Handset sales drop
Mobile phone sales dropped in the first nine months of the year, with the industry now bracing itself for a full-year of negative growth -- a first for the sector.
Bangladesh Mobile Phone Importers Association (BMPIA) is blaming the slump on the illegal imports and counterfeit products.
“The market is filled with illegal imports and low-quality counterfeit devices,” Mohammed Mesbah Uddin, joint secretary of BMPIA, said at a press conference yesterday.
Illegal imports have soared more than 40 percent, depriving the government of revenue of about Tk 4,000 crore, according to the association's estimation.
“It was always there but in recent times this has become a direct threat to our business,” said Md Ruhul Alam Al Mahbub, president of BMPIA.
In 2017 the industry had imported 3.44 crore units of handsets.
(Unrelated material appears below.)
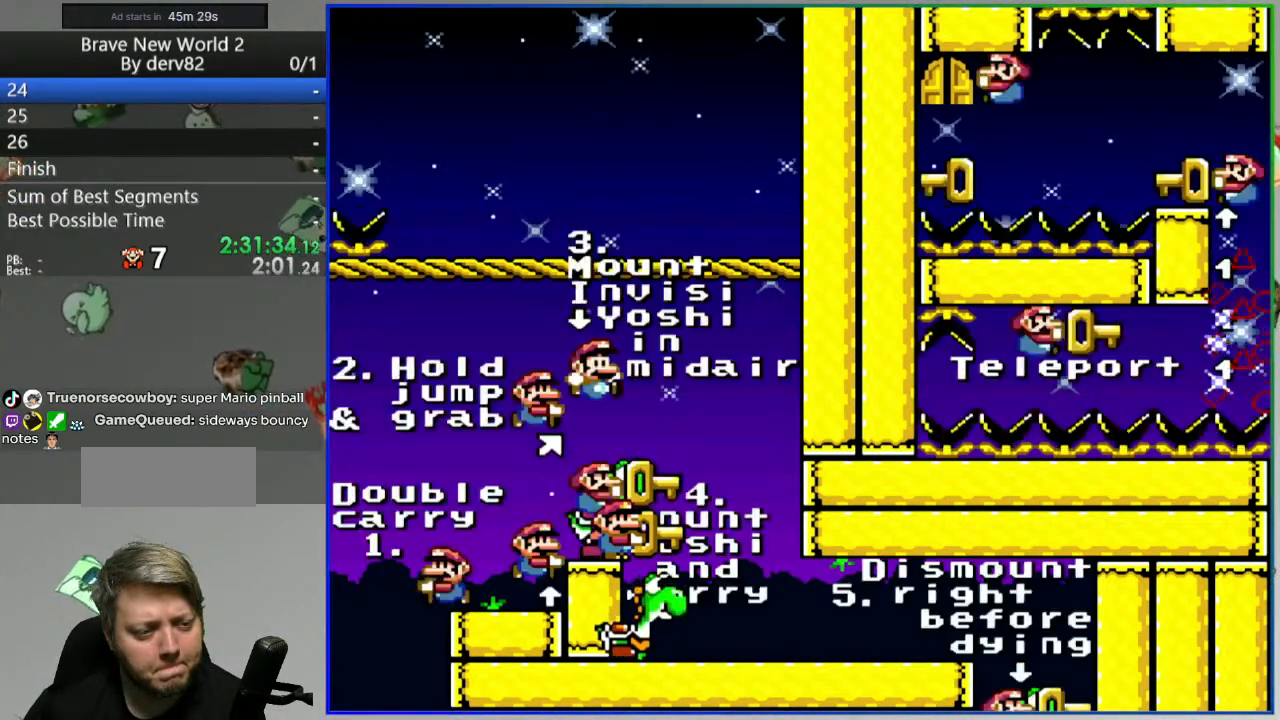
{"buttons": ["Y"], "events": []}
But this year, the number will be less than 3 crore. In first nine months of the year, smartphone import dropped 17 percent year-on-year to 50 lakh units.
“Many shops in the capital including Bashundhara City, Jamuna Future Park, Motalib Plaza and Eastern Plaza sell illegally imported smartphones,” Uddin said.
Most of the Xiaomi and iPhone smartphones enter the market illegally and Samsung is also facing this problem, according to Mahbub, who is also the chairman of Fair Group, a distributor of Samsung phones. As many as 35 percent of the Samsung smartphones come to the market illegally through airports and land ports, he added. Leaders of the associations also pointed out the poor quality of the 4G network for the poor sales.
BMPIA urge the government to reduce the supplementary duty from 10 percent to 5 percent on mobile phone imports and waive the 5 percent value-added tax.
“If the government give us that kind of support we can assemble the entire country's demand within next couple of years,” said Jakaria Shahid, managing director of Edison Group, the parent company of market leader handset vendor Symphony.